Task instructions
Pictures do not belong in the copy, so please give every entry below again exactly.
○ ○ ○
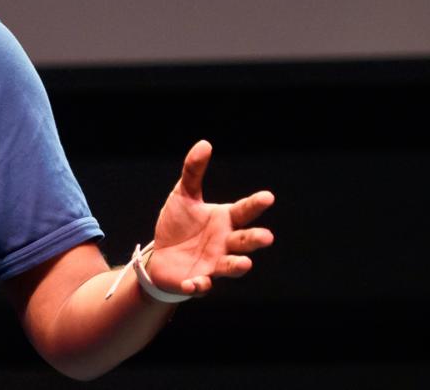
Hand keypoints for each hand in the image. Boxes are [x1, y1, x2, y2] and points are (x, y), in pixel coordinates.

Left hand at [147, 140, 273, 296]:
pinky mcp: (198, 281)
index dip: (256, 204)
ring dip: (238, 266)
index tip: (268, 197)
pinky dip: (200, 285)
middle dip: (256, 239)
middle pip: (245, 241)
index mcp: (225, 220)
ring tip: (245, 263)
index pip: (244, 211)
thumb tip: (205, 143)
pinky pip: (203, 285)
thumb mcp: (182, 196)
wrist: (160, 258)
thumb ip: (194, 172)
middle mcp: (225, 243)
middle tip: (266, 237)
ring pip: (232, 266)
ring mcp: (214, 264)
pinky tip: (193, 282)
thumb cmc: (179, 225)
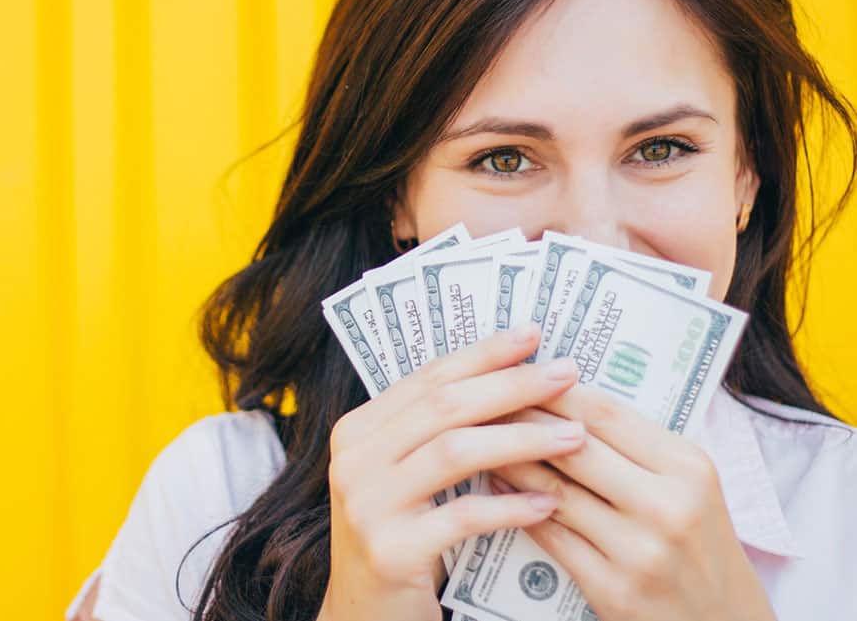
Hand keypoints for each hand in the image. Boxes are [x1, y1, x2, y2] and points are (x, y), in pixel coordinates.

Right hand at [319, 324, 584, 620]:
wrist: (362, 618)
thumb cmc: (399, 541)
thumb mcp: (403, 479)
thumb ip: (434, 435)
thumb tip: (508, 380)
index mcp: (358, 431)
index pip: (428, 378)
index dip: (482, 354)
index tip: (532, 336)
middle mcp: (353, 460)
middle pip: (444, 406)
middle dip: (512, 385)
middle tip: (567, 374)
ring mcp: (366, 505)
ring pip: (455, 452)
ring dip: (522, 439)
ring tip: (574, 437)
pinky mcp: (390, 551)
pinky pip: (463, 516)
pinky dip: (511, 506)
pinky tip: (549, 502)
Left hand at [490, 384, 776, 620]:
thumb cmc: (698, 543)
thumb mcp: (688, 485)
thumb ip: (634, 447)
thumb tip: (560, 399)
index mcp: (688, 466)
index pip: (605, 412)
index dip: (552, 390)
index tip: (516, 375)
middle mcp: (667, 505)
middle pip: (574, 446)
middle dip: (520, 420)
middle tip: (483, 404)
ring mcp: (640, 550)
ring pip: (553, 490)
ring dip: (508, 462)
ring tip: (478, 442)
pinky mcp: (614, 589)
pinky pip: (550, 535)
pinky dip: (514, 507)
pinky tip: (494, 489)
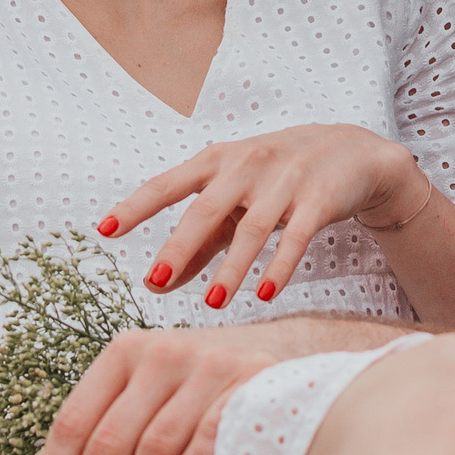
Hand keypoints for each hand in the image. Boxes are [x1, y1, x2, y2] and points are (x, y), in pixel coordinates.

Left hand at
○ ○ ○
Written solution
Hand keypoints for each hand in the image. Boxes are [x1, y1, x2, y2] and points are (x, y), in pixel coordinates.

Left hand at [147, 140, 273, 296]:
pinky mcp: (198, 281)
index dip: (256, 204)
ring dip: (238, 266)
index tip: (268, 197)
pinky dip: (200, 285)
middle dip: (256, 239)
middle pip: (245, 241)
index mcp: (225, 220)
ring tip: (245, 263)
index pip: (244, 211)
thumb tip: (205, 143)
pinky pip: (203, 285)
thumb mcp: (182, 196)
wrist: (160, 258)
thumb ip: (194, 172)
middle mcp: (225, 243)
middle tip: (266, 237)
ring pip: (232, 266)
ring mcp: (214, 264)
pinky tip: (193, 282)
thumb cmc: (179, 225)
Hand keypoints for each hand in the image. Boxes are [x1, y1, x2, y2] and points are (x, y), in pixel coordinates.

Right hand at [319, 324, 584, 620]:
wrist: (362, 618)
thumb cmc: (399, 541)
thumb mcp: (403, 479)
thumb ip: (434, 435)
thumb tip: (508, 380)
index mcp: (358, 431)
index pip: (428, 378)
index dip: (482, 354)
index tip: (532, 336)
middle mcp: (353, 460)
middle pip: (444, 406)
middle dip: (512, 385)
middle tip: (567, 374)
ring mcp: (366, 505)
ring pip: (455, 452)
ring dip: (522, 439)
ring tip: (574, 437)
pinky mcp: (390, 551)
pinky pip: (463, 516)
pinky dip: (511, 506)
pinky tip: (549, 502)
Left hand at [490, 384, 776, 620]:
thumb cmc: (698, 543)
thumb mcp: (688, 485)
thumb ip: (634, 447)
thumb tip: (560, 399)
index mcp: (688, 466)
index pip: (605, 412)
index dip: (552, 390)
index tip: (516, 375)
middle mcp: (667, 505)
middle pip: (574, 446)
middle dip: (520, 420)
middle tip: (483, 404)
ring mcp: (640, 550)
ring pip: (553, 490)
ring dip: (508, 462)
ring tip: (478, 442)
pinky mcp: (614, 589)
pinky pip: (550, 535)
pinky dip: (514, 507)
pinky tip: (494, 489)
Hand keypoints for each hand in the image. Boxes are [x1, y1, x2, y2] and points are (x, y), in pixel coordinates.

Left hand at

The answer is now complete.